When we look around, we see violence celebrated (or apathetically discussed) all about in our media: in film, in television, in books, in music, and in video games. But for most of us, this has almost no reflection on reality. Violence is so often glamorized and glorified, distorting its true nature and tragic effects.
Alma chapter 28 sets us doctrinally straight on violence. It is an inspired record and commentary regarding “A tremendous battle (Alma 28:2).” The Nephite general Mormon explains what he means by “tremendous”: “Yea, even such an one as never had been known among all the people in the land from the time Lehi left Jerusalem; yea, and tens of thousands of Lamanites were slain and scattered abroad.”
This battle started when, as near as we can tell, the Lamanites tried to chase the converted people of Ammon when they were fleeing to Nephites for protection. The people of Ammon were safe. The Nephites protectors and Lamanite aggressors were not.
Mormon goes on: “There was a tremendous slaughter among the people of Nephi; nevertheless, the Lamanites were driven and scattered, and the people of Nephi returned again to their land (Alma 28:3).”
Awesome, right? Must have been great. All that destruction and death.

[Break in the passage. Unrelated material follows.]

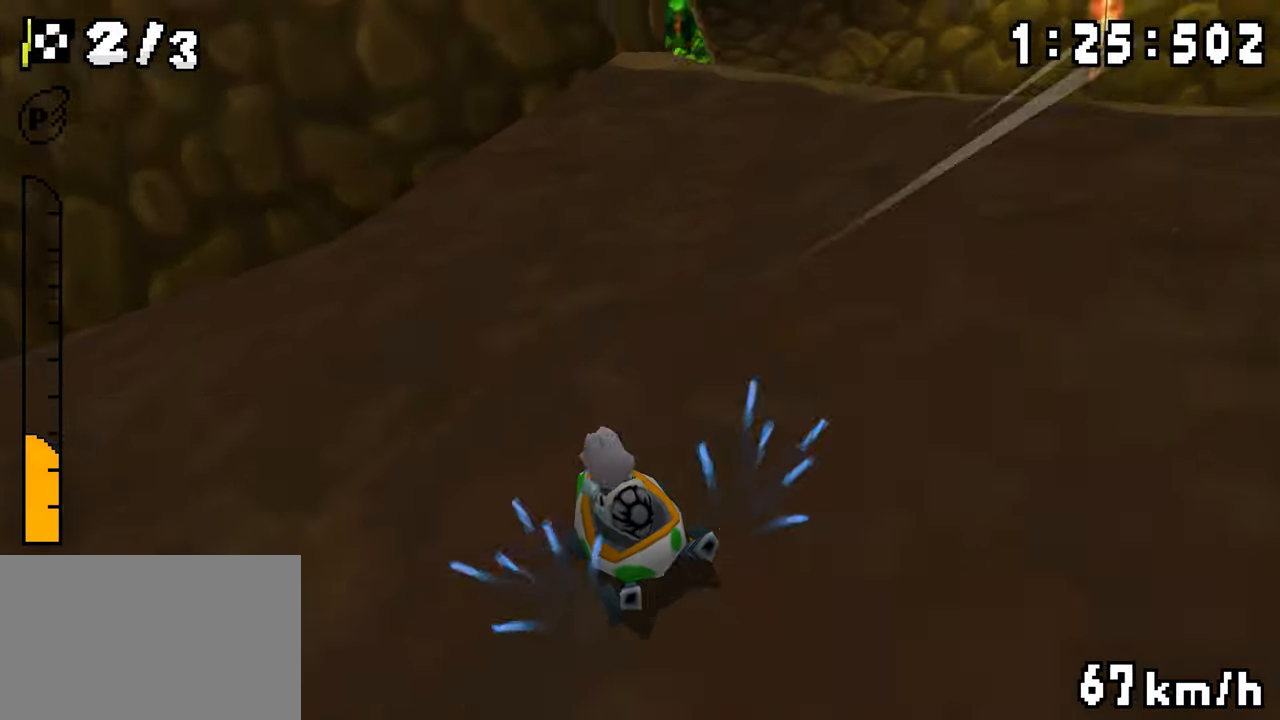
{"dt_ms": 1000, "buttons": ["A", "DPAD_UP", "DPAD_LEFT"], "events": [[117, "DPAD_LEFT", "up"], [117, "DPAD_RIGHT", "down"], [300, "DPAD_LEFT", "down"], [300, "DPAD_RIGHT", "up"], [650, "DPAD_UP", "down"], [800, "R1", "up"]]}
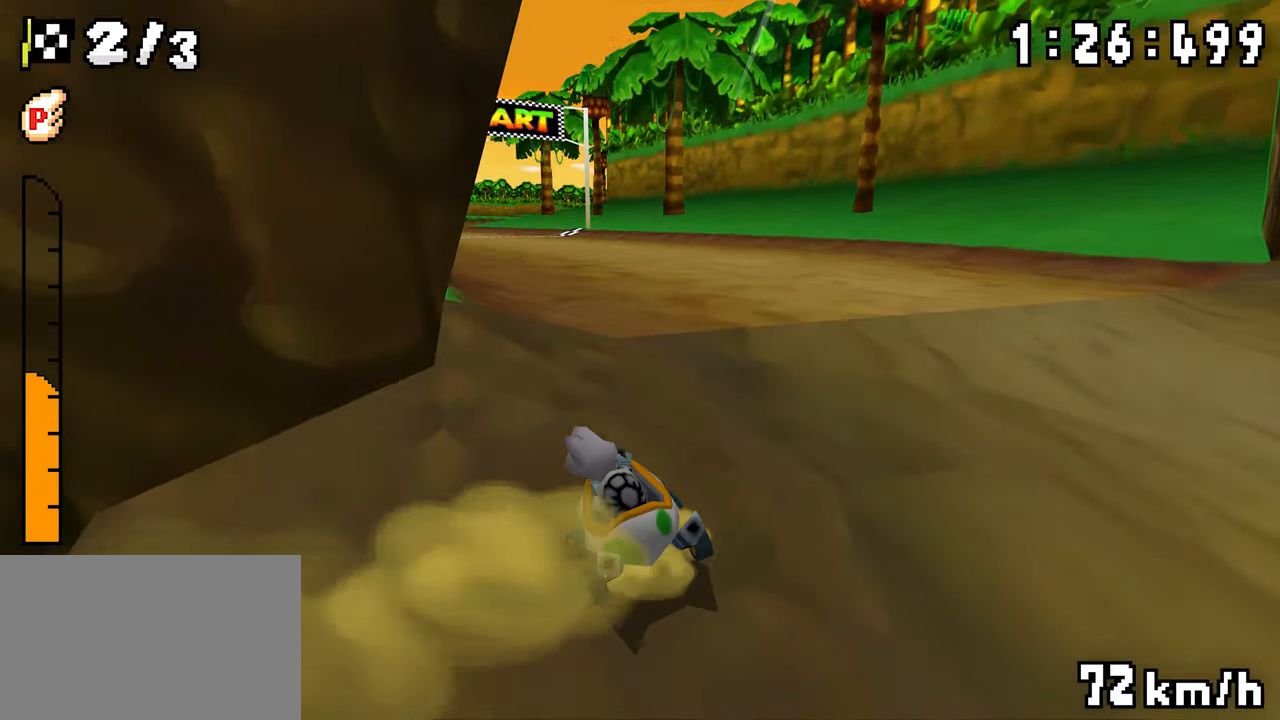
{"dt_ms": 500, "buttons": ["A", "DPAD_UP", "DPAD_LEFT"], "events": [[134, "DPAD_UP", "up"], [200, "DPAD_UP", "down"], [267, "DPAD_UP", "up"], [384, "DPAD_UP", "down"]]}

But Mormon, one of the great Nephite military leaders, says otherwise: “There was a great mourning and lamentation heard throughout all the land, among all the people of Nephi–yea, the cry of widows mourning for their husbands, and also of fathers mourning for their sons, and the daughter for the brother, yea, the brother for the father; and thus the cry of mourning was heard among all of them, mourning for their kindred who had surely been slain. And now surely this was a sorrowful day; yea, a time of solemnity, and a time of much fasting and prayer (Alma 28:4-6).”
Notice the widespread effect: Mormon says the lamentation was heard throughout all the land, among all the people. No exception was noted. And yet today, do we lament and mourn for the dead lost in war, for the costs of war itself, and for the tragic nature of it all? Or are these confrontations met with a shoulder shrug? Do we find ourselves lamenting the effects of violence, or do we find ourself cheering on the next cinematic gunfight, the next “entertaining” explosion, remembering with fondness hours of computerized decapitation?
Violence is tragic, and such a lesson we should learn from Mormon in Alma chapter 28.